» **Task description**:
For each record below, write an exact copy.

» **Data to examine**:

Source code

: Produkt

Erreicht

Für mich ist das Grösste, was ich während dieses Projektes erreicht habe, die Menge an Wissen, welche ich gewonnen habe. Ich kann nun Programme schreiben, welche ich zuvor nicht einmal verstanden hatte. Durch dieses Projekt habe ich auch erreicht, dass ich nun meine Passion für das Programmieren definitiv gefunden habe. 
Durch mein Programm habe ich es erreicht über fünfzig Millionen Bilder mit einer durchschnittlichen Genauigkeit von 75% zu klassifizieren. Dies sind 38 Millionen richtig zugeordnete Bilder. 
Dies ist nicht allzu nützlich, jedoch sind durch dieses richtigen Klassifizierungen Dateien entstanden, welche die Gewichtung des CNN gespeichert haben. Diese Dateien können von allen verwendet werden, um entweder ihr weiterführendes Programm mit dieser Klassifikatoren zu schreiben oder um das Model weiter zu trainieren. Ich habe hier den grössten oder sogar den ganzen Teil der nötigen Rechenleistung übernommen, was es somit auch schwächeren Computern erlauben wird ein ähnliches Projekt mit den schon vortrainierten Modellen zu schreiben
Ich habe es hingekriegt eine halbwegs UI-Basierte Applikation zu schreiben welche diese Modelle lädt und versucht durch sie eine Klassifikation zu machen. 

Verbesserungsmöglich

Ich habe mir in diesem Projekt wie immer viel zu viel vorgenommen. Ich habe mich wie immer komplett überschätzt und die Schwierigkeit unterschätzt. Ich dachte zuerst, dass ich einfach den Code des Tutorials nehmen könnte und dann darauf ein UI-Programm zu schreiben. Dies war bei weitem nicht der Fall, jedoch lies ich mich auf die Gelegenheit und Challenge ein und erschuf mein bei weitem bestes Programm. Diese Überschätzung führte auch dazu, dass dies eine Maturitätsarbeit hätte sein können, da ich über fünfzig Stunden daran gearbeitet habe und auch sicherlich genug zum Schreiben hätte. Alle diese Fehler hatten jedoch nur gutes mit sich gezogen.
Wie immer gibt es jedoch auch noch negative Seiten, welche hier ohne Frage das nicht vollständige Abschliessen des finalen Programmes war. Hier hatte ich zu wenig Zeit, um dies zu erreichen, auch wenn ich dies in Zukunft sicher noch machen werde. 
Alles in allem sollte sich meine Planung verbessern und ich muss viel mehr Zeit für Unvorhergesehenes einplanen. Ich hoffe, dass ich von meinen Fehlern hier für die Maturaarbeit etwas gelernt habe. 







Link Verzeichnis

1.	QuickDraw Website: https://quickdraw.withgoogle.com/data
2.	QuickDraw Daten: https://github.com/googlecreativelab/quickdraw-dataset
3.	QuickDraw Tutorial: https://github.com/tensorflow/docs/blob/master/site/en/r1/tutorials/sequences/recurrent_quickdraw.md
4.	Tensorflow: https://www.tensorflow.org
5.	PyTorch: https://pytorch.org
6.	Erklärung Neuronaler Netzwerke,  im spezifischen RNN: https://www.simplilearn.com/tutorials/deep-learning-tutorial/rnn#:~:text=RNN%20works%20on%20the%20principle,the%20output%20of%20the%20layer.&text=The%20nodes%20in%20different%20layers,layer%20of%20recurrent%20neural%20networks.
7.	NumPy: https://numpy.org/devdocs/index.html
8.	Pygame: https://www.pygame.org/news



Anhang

» **Output for this task**:
Source code

: Produkt

Erreicht

Für mich ist das Grösste, was ich während dieses Projektes erreicht habe, die Menge an Wissen, welche ich gewonnen habe. Ich kann nun Programme schreiben, welche ich zuvor nicht einmal verstanden hatte. Durch dieses Projekt habe ich auch erreicht, dass ich nun meine Passion für das Programmieren definitiv gefunden habe. 
Durch mein Programm habe ich es erreicht über fünfzig Millionen Bilder mit einer durchschnittlichen Genauigkeit von 75% zu klassifizieren. Dies sind 38 Millionen richtig zugeordnete Bilder. 
Dies ist nicht allzu nützlich, jedoch sind durch dieses richtigen Klassifizierungen Dateien entstanden, welche die Gewichtung des CNN gespeichert haben. Diese Dateien können von allen verwendet werden, um entweder ihr weiterführendes Programm mit dieser Klassifikatoren zu schreiben oder um das Model weiter zu trainieren. Ich habe hier den grössten oder sogar den ganzen Teil der nötigen Rechenleistung übernommen, was es somit auch schwächeren Computern erlauben wird ein ähnliches Projekt mit den schon vortrainierten Modellen zu schreiben
Ich habe es hingekriegt eine halbwegs UI-Basierte Applikation zu schreiben welche diese Modelle lädt und versucht durch sie eine Klassifikation zu machen. 

Verbesserungsmöglich

Ich habe mir in diesem Projekt wie immer viel zu viel vorgenommen. Ich habe mich wie immer komplett überschätzt und die Schwierigkeit unterschätzt. Ich dachte zuerst, dass ich einfach den Code des Tutorials nehmen könnte und dann darauf ein UI-Programm zu schreiben. Dies war bei weitem nicht der Fall, jedoch lies ich mich auf die Gelegenheit und Challenge ein und erschuf mein bei weitem bestes Programm. Diese Überschätzung führte auch dazu, dass dies eine Maturitätsarbeit hätte sein können, da ich über fünfzig Stunden daran gearbeitet habe und auch sicherlich genug zum Schreiben hätte. Alle diese Fehler hatten jedoch nur gutes mit sich gezogen.
Wie immer gibt es jedoch auch noch negative Seiten, welche hier ohne Frage das nicht vollständige Abschliessen des finalen Programmes war. Hier hatte ich zu wenig Zeit, um dies zu erreichen, auch wenn ich dies in Zukunft sicher noch machen werde. 
Alles in allem sollte sich meine Planung verbessern und ich muss viel mehr Zeit für Unvorhergesehenes einplanen. Ich hoffe, dass ich von meinen Fehlern hier für die Maturaarbeit etwas gelernt habe. 







Link Verzeichnis

1.	QuickDraw Website: https://quickdraw.withgoogle.com/data
2.	QuickDraw Daten: https://github.com/googlecreativelab/quickdraw-dataset
3.	QuickDraw Tutorial: https://github.com/tensorflow/docs/blob/master/site/en/r1/tutorials/sequences/recurrent_quickdraw.md
4.	Tensorflow: https://www.tensorflow.org
5.	PyTorch: https://pytorch.org
6.	Erklärung Neuronaler Netzwerke,  im spezifischen RNN: https://www.simplilearn.com/tutorials/deep-learning-tutorial/rnn#:~:text=RNN%20works%20on%20the%20principle,the%20output%20of%20the%20layer.&text=The%20nodes%20in%20different%20layers,layer%20of%20recurrent%20neural%20networks.
7.	NumPy: https://numpy.org/devdocs/index.html
8.	Pygame: https://www.pygame.org/news



Anhang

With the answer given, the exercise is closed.